*** Opening of RECORDS PROVIDED ***
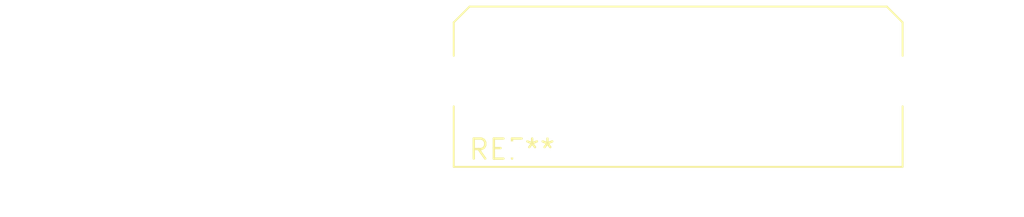
<source format=kicad_pcb>
(kicad_pcb (version 20240108) (generator pcbnew)

  (general
    (thickness 1.6)
  )

  (paper "A4")
  (layers
    (0 "F.Cu" signal)
    (31 "B.Cu" signal)
    (32 "B.Adhes" user "B.Adhesive")
    (33 "F.Adhes" user "F.Adhesive")
    (34 "B.Paste" user)
    (35 "F.Paste" user)
    (36 "B.SilkS" user "B.Silkscreen")
    (37 "F.SilkS" user "F.Silkscreen")
    (38 "B.Mask" user)
    (39 "F.Mask" user)
    (40 "Dwgs.User" user "User.Drawings")
    (41 "Cmts.User" user "User.Comments")
    (42 "Eco1.User" user "User.Eco1")
    (43 "Eco2.User" user "User.Eco2")
    (44 "Edge.Cuts" user)
    (45 "Margin" user)
    (46 "B.CrtYd" user "B.Courtyard")
    (47 "F.CrtYd" user "F.Courtyard")
    (48 "B.Fab" user)
    (49 "F.Fab" user)
    (50 "User.1" user)
    (51 "User.2" user)
    (52 "User.3" user)
    (53 "User.4" user)
    (54 "User.5" user)
    (55 "User.6" user)
    (56 "User.7" user)
    (57 "User.8" user)
    (58 "User.9" user)
  )

  (setup
    (pad_to_mask_clearance 0)
    (pcbplotparams
      (layerselection 0x00010fc_ffffffff)
      (plot_on_all_layers_selection 0x0000000_00000000)
      (disableapertmacros false)
      (usegerberextensions false)
      (usegerberattributes false)
      (usegerberadvancedattributes false)
      (creategerberjobfile false)
      (dashed_line_dash_ratio 12.000000)
      (dashed_line_gap_ratio 3.000000)
      (svgprecision 4)
      (plotframeref false)
      (viasonmask false)
      (mode 1)
      (useauxorigin false)
      (hpglpennumber 1)
      (hpglpenspeed 20)
      (hpglpendiameter 15.000000)
      (dxfpolygonmode false)
      (dxfimperialunits false)
      (dxfusepcbnewfont false)
      (psnegative false)
      (psa4output false)
      (plotreference false)
      (plotvalue false)
      (plotinvisibletext false)
      (sketchpadsonfab false)
      (subtractmaskfromsilk false)
      (outputformat 1)
      (mirror false)
      (drillshape 1)
      (scaleselection 1)
      (outputdirectory "")
    )
  )

  (net 0 "")

  (footprint "Molex_Micro-Fit_3.0_43045-1621_2x08-1MP_P3.00mm_Horizontal" (layer "F.Cu") (at 0 0))

)

</source>
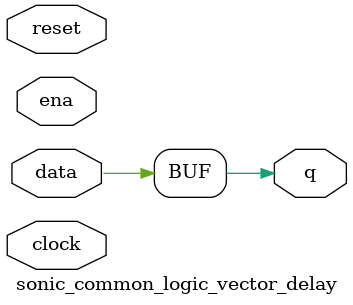
<source format=sv>
`timescale 1ns / 1ps

// turn off superfluous verilog processor warnings 
// altera message_level Level1 
// altera message_off 10034 10035 10036 10037 10230 10240 10030
//-----------------------------------------------------------------------------
// Title         : 
// Project       : 
//-----------------------------------------------------------------------------
// File          : 
// Author        : 
//-----------------------------------------------------------------------------
// Description :
// 
// 
//-----------------------------------------------------------------------------

module sonic_common_logic_vector_delay # (
	parameter WIDTH = 1,
	parameter DELAY = 0
	)(
	// clock, enable and reset
	input logic clock,
	input logic reset,
	input logic ena,
	// input and output
	input logic [WIDTH-1:0] data,
	output logic [WIDTH-1:0] q
	);
	
	int i;

	generate 
		// if zero delay is requested, just combinationally pass through
		if (DELAY == 1'b0) begin
			assign q = data;
		end
		// if one or more cycles of delay have been requested, build a simple
		// shift register and do the delaying.
		else begin
			logic [WIDTH-1:0] shift_register [0:DELAY-1];
			
			always @ (posedge reset or posedge clock) begin
				if (reset == 1'b1) begin
					for (int i = 0; i < DELAY; i++)
						shift_register[i] <= {WIDTH{1'b0}};
				end
				else begin
					if (ena == 1'b1) begin
						for (i = 0; i <= DELAY-2; i=i+1) begin
							shift_register[i] <= shift_register[i+1];
						end
						shift_register[DELAY-1] <= data;
					end
				end
			end
			// assign output from the end of shift register
			assign q = shift_register[0];
		end
	endgenerate
endmodule

</source>
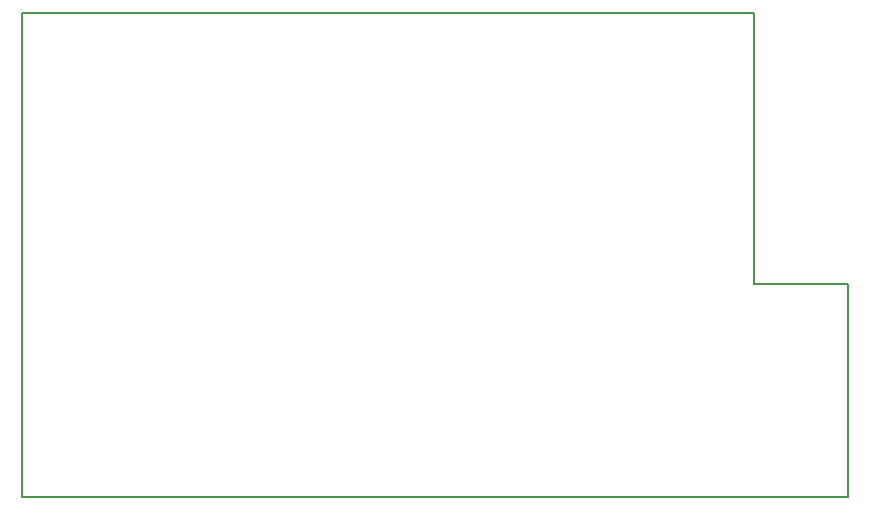
<source format=gbr>
G04 DipTrace 3.0.0.2*
G04 BoardOutline.gbr*
%MOMM*%
G04 #@! TF.FileFunction,Profile*
G04 #@! TF.Part,Single*
%ADD11C,0.14*%
%FSLAX35Y35*%
G04*
G71*
G90*
G75*
G01*
G04 BoardOutline*
%LPD*%
X1000000Y1000000D2*
D11*
Y5100000D1*
X7200000D1*
Y2800000D1*
X8000000D1*
Y1000000D1*
X1000000D1*
M02*

</source>
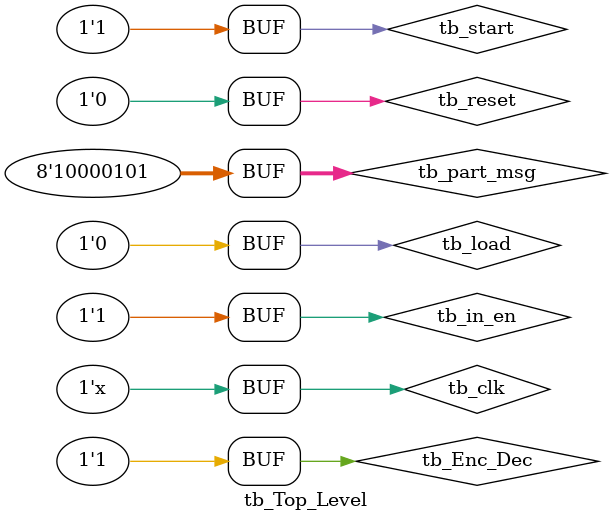
<source format=v>
`timescale 1 ns / 1 ns

module tb_Top_Level
();

reg           tb_clk,tb_reset,tb_start,tb_in_en,tb_load,tb_Enc_Dec;
reg  [7:0]    tb_part_msg;
wire [7:0]    tb_part_SEED;
wire          tb_load_rpi3, tb_done, tb_reset_out;


always
begin
#5  tb_clk  <= ~tb_clk;
end


initial begin
/*
$display ("time\t\t Rounds     sync         key_out1                key_out2                         B2F                             B2A                              A2X                    F2X                   X2B");
$monitor ("%g\t\t %h           %h           %h                   %h                    %h                  %h        %h       %h         %h           ",
           $time, DUT.Rounds,DUT.synch.sync,DUT.Key.key_vec[63:0],DUT.Key.key_In, DUT.FN.B2F, DUT.FN.B2A, DUT.FN.A2X,DUT.FN.F2X, DUT.FN.X2B);


$display ("time\t\t clk    reset      in_en       pulse_start      load_msg       done_en     part_msg1                   tmp_msg                   msg               done ");
$monitor ("%g\t\t   %h     %h           %h           %h               %h              %h        %h               %h           %h                   %h          ",
           $time,DUT.clk, DUT.reset, DUT.in_en, DUT.dut_byte_to_256.pulse_start, DUT.dut_byte_to_256.load_msg, DUT.dut_byte_to_256.done_en ,DUT.dut_byte_to_256.part_msg1,DUT.dut_byte_to_256.tmp_msg, DUT.dut_byte_to_256.reg_msg, DUT.dut_byte_to_256.done);
*/
    tb_part_msg  <= 8'h00;
    //tb_key <= 128'h4706480851E61BE85D74BFB3FD956185; 
	// tb_plaintext  <= 128'h83A2F8A288641FB9A4E9A5CC2F131C7D;
    tb_clk     <= 0;
    tb_reset   <= 1;
	tb_in_en  <= 0;
	tb_start   <= 0;
	tb_Enc_Dec <= 1;
	tb_load   <= 0;
#113 tb_reset   <= 0;
#15 tb_in_en  <= 1;
#15 tb_start  <= 1;

#10 tb_part_msg   <= 8'h83;
#10 tb_load   <= 1;
#10 tb_load   <= 0;
#10 tb_part_msg   <= 8'hA2;
#10 tb_load   <= 1;
#10 tb_load   <= 0;
#10 tb_part_msg   <= 8'hF8;
#10 tb_load   <= 1;
#10 tb_load   <= 0;
#10 tb_part_msg   <= 8'hA2;
#10 tb_load   <= 1;
#10 tb_load   <= 0;
#10 tb_part_msg   <= 8'h88;
#10 tb_load   <= 1;
#10 tb_load   <= 0;
#10 tb_part_msg   <= 8'h64;
#10 tb_load   <= 1;
#10 tb_load   <= 0;
#10 tb_part_msg   <= 8'h1F;
#10 tb_load   <= 1;
#10 tb_load   <= 0;
#10 tb_part_msg   <= 8'hB9;
#10 tb_load   <= 1;
#10 tb_load   <= 0;
#10 tb_part_msg   <= 8'hA4;
#10 tb_load   <= 1;
#10 tb_load   <= 0;
#10 tb_part_msg   <= 8'hE9;
#10 tb_load   <= 1;
#10 tb_load   <= 0;
#10 tb_part_msg   <= 8'hA5;
#10 tb_load   <= 1;
#10 tb_load   <= 0;
#10 tb_part_msg   <= 8'hCC;
#10 tb_load   <= 1;
#10 tb_load   <= 0;
#10 tb_part_msg   <= 8'h2F;
#10 tb_load   <= 1;
#10 tb_load   <= 0;
#10 tb_part_msg   <= 8'h13;
#10 tb_load   <= 1;
#10 tb_load   <= 0;
#10 tb_part_msg   <= 8'h1C;
#10 tb_load   <= 1;
#10 tb_load   <= 0;
#10 tb_part_msg   <= 8'h7D;
#10 tb_load   <= 1;
#10 tb_load   <= 0;
#10 tb_part_msg   <= 8'h47;
#10 tb_load   <= 1;
#10 tb_load   <= 0;
#10 tb_part_msg   <= 8'h06;
#10 tb_load   <= 1;
#10 tb_load   <= 0;
#10 tb_part_msg   <= 8'h48;
#10 tb_load   <= 1;
#10 tb_load   <= 0;
#10 tb_part_msg   <= 8'h08;
#10 tb_load   <= 1;
#10 tb_load   <= 0;
#10 tb_part_msg   <= 8'h51;
#10 tb_load   <= 1;
#10 tb_load   <= 0;
#10 tb_part_msg   <= 8'hE6;
#10 tb_load   <= 1;
#10 tb_load   <= 0;
#10 tb_part_msg   <= 8'h1B;
#10 tb_load   <= 1;
#10 tb_load   <= 0;
#10 tb_part_msg   <= 8'hE8;
#10 tb_load   <= 1;
#10 tb_load   <= 0;
#10 tb_part_msg   <= 8'h5D;
#10 tb_load   <= 1;
#10 tb_load   <= 0;
#10 tb_part_msg   <= 8'h74;
#10 tb_load   <= 1;
#10 tb_load   <= 0;
#10 tb_part_msg   <= 8'hBF;
#10 tb_load   <= 1;
#10 tb_load   <= 0;
#10 tb_part_msg   <= 8'hB3;
#10 tb_load   <= 1;
#10 tb_load   <= 0;
#10 tb_part_msg   <= 8'hFD;
#10 tb_load   <= 1;
#10 tb_load   <= 0;
#10 tb_part_msg   <= 8'h95;
#10 tb_load   <= 1;
#10 tb_load   <= 0;
#10 tb_part_msg   <= 8'h61;
#10 tb_load   <= 1;
#10 tb_load   <= 0;
#10 tb_part_msg   <= 8'h85;
#10 tb_load   <= 1;
#10 tb_load   <= 0;
//#10 tb_start  <= 0;
//#10 tb_in_en   <= 0;


       
end


Top_Level DUT
(
.clk      (tb_clk),
.reset      (tb_reset)    ,
.in_en    (tb_in_en)  ,
.start    (tb_start)  ,
.Enc_Dec   (tb_Enc_Dec),
.load    (tb_load)    ,
.part_msg    (tb_part_msg)  ,
.part_SEED   (tb_part_SEED),
.load_rpi3      (tb_load_rpi3)  ,
.done         (tb_done),
.reset_out   (tb_reset_out)
);


endmodule

</source>
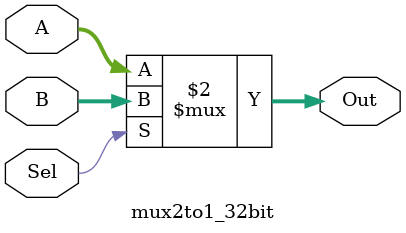
<source format=v>
module mux2to1_32bit(
	input wire Sel,
	input wire [31:0] A, B,
	output wire [31:0] Out
);

assign Out = (Sel == 1'b0) ? A : B;
endmodule 

</source>
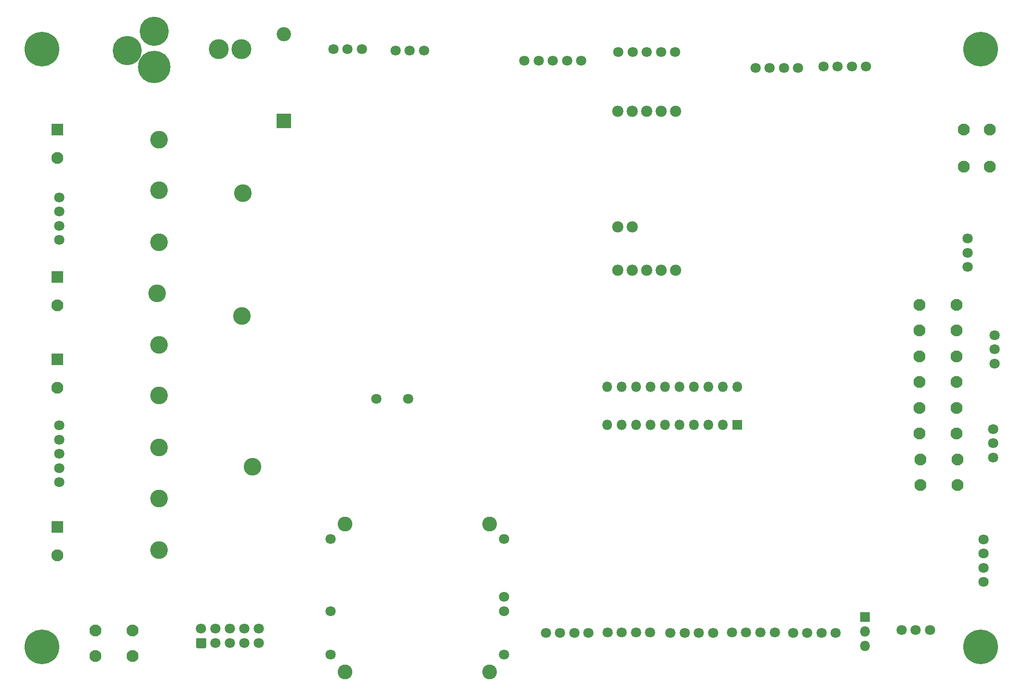
<source format=gbr>
%TF.GenerationSoftware,KiCad,Pcbnew,(5.1.6)-1*%
%TF.CreationDate,2021-03-23T13:45:06+09:00*%
%TF.ProjectId,FIG_DISPENSER_v1.0,4649475f-4449-4535-9045-4e5345525f76,rev?*%
%TF.SameCoordinates,Original*%
%TF.FileFunction,Soldermask,Bot*%
%TF.FilePolarity,Negative*%
%FSLAX46Y46*%
G04 Gerber Fmt 4.6, Leading zero omitted, Abs format (unit mm)*
G04 Created by KiCad (PCBNEW (5.1.6)-1) date 2021-03-23 13:45:06*
%MOMM*%
%LPD*%
G01*
G04 APERTURE LIST*
%ADD10C,3.500000*%
%ADD11C,3.100000*%
%ADD12C,1.800000*%
%ADD13C,2.100000*%
%ADD14R,2.100000X2.100000*%
%ADD15O,1.800000X1.800000*%
%ADD16R,1.800000X1.800000*%
%ADD17O,2.500000X2.500000*%
%ADD18R,2.500000X2.500000*%
%ADD19C,6.100000*%
%ADD20C,0.900000*%
%ADD21C,2.600000*%
%ADD22C,1.979600*%
%ADD23C,5.704000*%
%ADD24C,5.128000*%
G04 APERTURE END LIST*
D10*
%TO.C,J22*%
X75080000Y-29975000D03*
X71120000Y-29975000D03*
%TD*%
D11*
%TO.C,J5*%
X75355000Y-55261000D03*
%TD*%
%TO.C,J8*%
X60587500Y-99957000D03*
%TD*%
%TO.C,J9*%
X60587500Y-63889000D03*
%TD*%
%TO.C,J7*%
X77005000Y-103403000D03*
%TD*%
%TO.C,J11*%
X60265000Y-72911000D03*
%TD*%
D12*
%TO.C,J17*%
X43059000Y-56031000D03*
X43059000Y-58531000D03*
X43059000Y-61031000D03*
X43059000Y-63531000D03*
%TD*%
%TO.C,J16*%
X168770000Y-132495000D03*
X166270000Y-132495000D03*
X163770000Y-132495000D03*
X161270000Y-132495000D03*
%TD*%
D11*
%TO.C,J10*%
X60587500Y-108974000D03*
%TD*%
D12*
%TO.C,J15*%
X150440000Y-132595000D03*
X152940000Y-132595000D03*
X155440000Y-132595000D03*
X157940000Y-132595000D03*
%TD*%
%TO.C,J14*%
X139400000Y-132495000D03*
X141900000Y-132495000D03*
X144400000Y-132495000D03*
X146900000Y-132495000D03*
%TD*%
%TO.C,J13*%
X136070000Y-132541000D03*
X133570000Y-132541000D03*
X131070000Y-132541000D03*
X128570000Y-132541000D03*
%TD*%
D11*
%TO.C,J6*%
X75155000Y-76887000D03*
%TD*%
%TO.C,J12*%
X60587500Y-117991000D03*
%TD*%
D12*
%TO.C,J19*%
X43059000Y-103621000D03*
X43059000Y-101121000D03*
X43059000Y-98621000D03*
X43059000Y-96121000D03*
X43059000Y-106121000D03*
%TD*%
D11*
%TO.C,J4*%
X60587500Y-90813000D03*
%TD*%
D13*
%TO.C,C30*%
X42759000Y-118971000D03*
D14*
X42759000Y-113971000D03*
%TD*%
%TO.C,C37*%
X42759000Y-84491000D03*
D13*
X42759000Y-89491000D03*
%TD*%
D14*
%TO.C,C33*%
X42759000Y-69991000D03*
D13*
X42759000Y-74991000D03*
%TD*%
D14*
%TO.C,C25*%
X42759000Y-44131000D03*
D13*
X42759000Y-49131000D03*
%TD*%
%TO.C,J24*%
G36*
G01*
X68642294Y-135271000D02*
X67371706Y-135271000D01*
G75*
G02*
X67107000Y-135006294I0J264706D01*
G01*
X67107000Y-133735706D01*
G75*
G02*
X67371706Y-133471000I264706J0D01*
G01*
X68642294Y-133471000D01*
G75*
G02*
X68907000Y-133735706I0J-264706D01*
G01*
X68907000Y-135006294D01*
G75*
G02*
X68642294Y-135271000I-264706J0D01*
G01*
G37*
D12*
X70547000Y-134371000D03*
X73087000Y-134371000D03*
X75627000Y-134371000D03*
X78167000Y-134371000D03*
X68007000Y-131831000D03*
X70547000Y-131831000D03*
X73087000Y-131831000D03*
X75627000Y-131831000D03*
X78167000Y-131831000D03*
%TD*%
D15*
%TO.C,J18*%
X184610000Y-134840000D03*
X184610000Y-132300000D03*
D16*
X184610000Y-129760000D03*
%TD*%
D12*
%TO.C,BZ1*%
X104400000Y-91440000D03*
X98800000Y-91440000D03*
%TD*%
D17*
%TO.C,D8*%
X82525000Y-27360000D03*
D18*
X82525000Y-42600000D03*
%TD*%
D19*
%TO.C,H2*%
X40000000Y-30000000D03*
D20*
X42250000Y-30000000D03*
X41590990Y-31590990D03*
X40000000Y-32250000D03*
X38409010Y-31590990D03*
X37750000Y-30000000D03*
X38409010Y-28409010D03*
X40000000Y-27750000D03*
X41590990Y-28409010D03*
%TD*%
%TO.C,H3*%
X206590990Y-133409010D03*
X205000000Y-132750000D03*
X203409010Y-133409010D03*
X202750000Y-135000000D03*
X203409010Y-136590990D03*
X205000000Y-137250000D03*
X206590990Y-136590990D03*
X207250000Y-135000000D03*
D19*
X205000000Y-135000000D03*
%TD*%
%TO.C,H4*%
X205000000Y-30000000D03*
D20*
X207250000Y-30000000D03*
X206590990Y-31590990D03*
X205000000Y-32250000D03*
X203409010Y-31590990D03*
X202750000Y-30000000D03*
X203409010Y-28409010D03*
X205000000Y-27750000D03*
X206590990Y-28409010D03*
%TD*%
D11*
%TO.C,J2*%
X60587500Y-81923000D03*
%TD*%
%TO.C,J3*%
X60587500Y-54745000D03*
%TD*%
D20*
%TO.C,H5*%
X41590990Y-133409010D03*
X40000000Y-132750000D03*
X38409010Y-133409010D03*
X37750000Y-135000000D03*
X38409010Y-136590990D03*
X40000000Y-137250000D03*
X41590990Y-136590990D03*
X42250000Y-135000000D03*
D19*
X40000000Y-135000000D03*
%TD*%
D11*
%TO.C,J1*%
X60587500Y-45855000D03*
%TD*%
D12*
%TO.C,J21*%
X172018000Y-132588000D03*
X174518000Y-132588000D03*
X177018000Y-132588000D03*
X179518000Y-132588000D03*
%TD*%
%TO.C,J23*%
X202692000Y-68246000D03*
X202692000Y-65746000D03*
X202692000Y-63246000D03*
%TD*%
%TO.C,J25*%
X107168000Y-30226000D03*
X104668000Y-30226000D03*
X102168000Y-30226000D03*
%TD*%
%TO.C,J26*%
X91246000Y-29972000D03*
X93746000Y-29972000D03*
X96246000Y-29972000D03*
%TD*%
%TO.C,J29*%
X205486000Y-116138000D03*
X205486000Y-118638000D03*
X205486000Y-121138000D03*
X205486000Y-123638000D03*
%TD*%
%TO.C,U15*%
X90733000Y-116088000D03*
X90733000Y-128788000D03*
X90733000Y-136408000D03*
X121213000Y-136408000D03*
X121213000Y-128788000D03*
X121213000Y-126248000D03*
X121213000Y-116088000D03*
D21*
X93273000Y-113458000D03*
X118673000Y-113458000D03*
X93273000Y-139458000D03*
X118673000Y-139458000D03*
%TD*%
D13*
%TO.C,SW1*%
X200702000Y-74939000D03*
X200702000Y-79439000D03*
X194202000Y-74939000D03*
X194202000Y-79439000D03*
%TD*%
%TO.C,SW2*%
X194242000Y-88499000D03*
X194242000Y-83999000D03*
X200742000Y-88499000D03*
X200742000Y-83999000D03*
%TD*%
%TO.C,SW3*%
X194202000Y-97509000D03*
X194202000Y-93009000D03*
X200702000Y-97509000D03*
X200702000Y-93009000D03*
%TD*%
%TO.C,STM_RST*%
X55906000Y-132161000D03*
X55906000Y-136661000D03*
X49406000Y-132161000D03*
X49406000Y-136661000D03*
%TD*%
%TO.C,SW6*%
X202033000Y-44113000D03*
X206533000Y-44113000D03*
X202033000Y-50613000D03*
X206533000Y-50613000D03*
%TD*%
%TO.C,SW4*%
X200866000Y-102104000D03*
X200866000Y-106604000D03*
X194366000Y-102104000D03*
X194366000Y-106604000D03*
%TD*%
D12*
%TO.C,J33*%
X191068000Y-132080000D03*
X193568000Y-132080000D03*
X196068000Y-132080000D03*
%TD*%
%TO.C,J34*%
X172914000Y-33274000D03*
X170414000Y-33274000D03*
X167914000Y-33274000D03*
X165414000Y-33274000D03*
%TD*%
%TO.C,J35*%
X177352000Y-33020000D03*
X179852000Y-33020000D03*
X182352000Y-33020000D03*
X184852000Y-33020000D03*
%TD*%
D22*
%TO.C,U13*%
X141224000Y-40894000D03*
X143764000Y-40894000D03*
X146304000Y-40894000D03*
X148844000Y-40894000D03*
X151384000Y-40894000D03*
X151384000Y-68834000D03*
X148844000Y-68834000D03*
X146304000Y-68834000D03*
X143764000Y-68834000D03*
X141224000Y-68834000D03*
X143764000Y-61214000D03*
X141224000Y-61214000D03*
%TD*%
D12*
%TO.C,J20*%
X127294000Y-32004000D03*
X129794000Y-32004000D03*
X132294000Y-32004000D03*
X134794000Y-32004000D03*
X124794000Y-32004000D03*
%TD*%
%TO.C,J27*%
X207426000Y-80254000D03*
X207426000Y-82754000D03*
X207426000Y-85254000D03*
%TD*%
%TO.C,J28*%
X207186000Y-101744000D03*
X207186000Y-99244000D03*
X207186000Y-96744000D03*
%TD*%
D23*
%TO.C,J30*%
X59780000Y-33100000D03*
D24*
X59780000Y-26800000D03*
X54980000Y-30200000D03*
%TD*%
D12*
%TO.C,J31*%
X143804000Y-30480000D03*
X146304000Y-30480000D03*
X148804000Y-30480000D03*
X151304000Y-30480000D03*
X141304000Y-30480000D03*
%TD*%
D16*
%TO.C,J32*%
X162180000Y-96010000D03*
D15*
X162180000Y-89280000D03*
X159640000Y-96010000D03*
X159640000Y-89280000D03*
X157100000Y-96010000D03*
X157100000Y-89280000D03*
X154560000Y-96010000D03*
X154560000Y-89280000D03*
X152020000Y-96010000D03*
X152020000Y-89280000D03*
X149480000Y-96010000D03*
X149480000Y-89280000D03*
X146940000Y-96010000D03*
X146940000Y-89280000D03*
X144400000Y-96010000D03*
X144400000Y-89280000D03*
X141860000Y-96010000D03*
X141860000Y-89280000D03*
X139320000Y-96010000D03*
X139320000Y-89280000D03*
%TD*%
M02*

</source>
*** Close of RECORDS PROVIDED ***
The images in the entries above should be left out; please reproduce exactly the lines from the first through the one containing "(svgprecision 4)".

§ **ANSWER BELOW**:
<source format=kicad_pcb>
(kicad_pcb (version 20240108) (generator pcbnew)

  (general
    (thickness 1.6)
  )

  (paper "A4")
  (layers
    (0 "F.Cu" signal)
    (31 "B.Cu" signal)
    (32 "B.Adhes" user "B.Adhesive")
    (33 "F.Adhes" user "F.Adhesive")
    (34 "B.Paste" user)
    (35 "F.Paste" user)
    (36 "B.SilkS" user "B.Silkscreen")
    (37 "F.SilkS" user "F.Silkscreen")
    (38 "B.Mask" user)
    (39 "F.Mask" user)
    (40 "Dwgs.User" user "User.Drawings")
    (41 "Cmts.User" user "User.Comments")
    (42 "Eco1.User" user "User.Eco1")
    (43 "Eco2.User" user "User.Eco2")
    (44 "Edge.Cuts" user)
    (45 "Margin" user)
    (46 "B.CrtYd" user "B.Courtyard")
    (47 "F.CrtYd" user "F.Courtyard")
    (48 "B.Fab" user)
    (49 "F.Fab" user)
    (50 "User.1" user)
    (51 "User.2" user)
    (52 "User.3" user)
    (53 "User.4" user)
    (54 "User.5" user)
    (55 "User.6" user)
    (56 "User.7" user)
    (57 "User.8" user)
    (58 "User.9" user)
  )

  (setup
    (pad_to_mask_clearance 0)
    (pcbplotparams
      (layerselection 0x00010fc_ffffffff)
      (plot_on_all_layers_selection 0x0000000_00000000)
      (disableapertmacros false)
      (usegerberextensions false)
      (usegerberattributes false)
      (usegerberadvancedattributes false)
      (creategerberjobfile false)
      (dashed_line_dash_ratio 12.000000)
      (dashed_line_gap_ratio 3.000000)
      (svgprecision 4)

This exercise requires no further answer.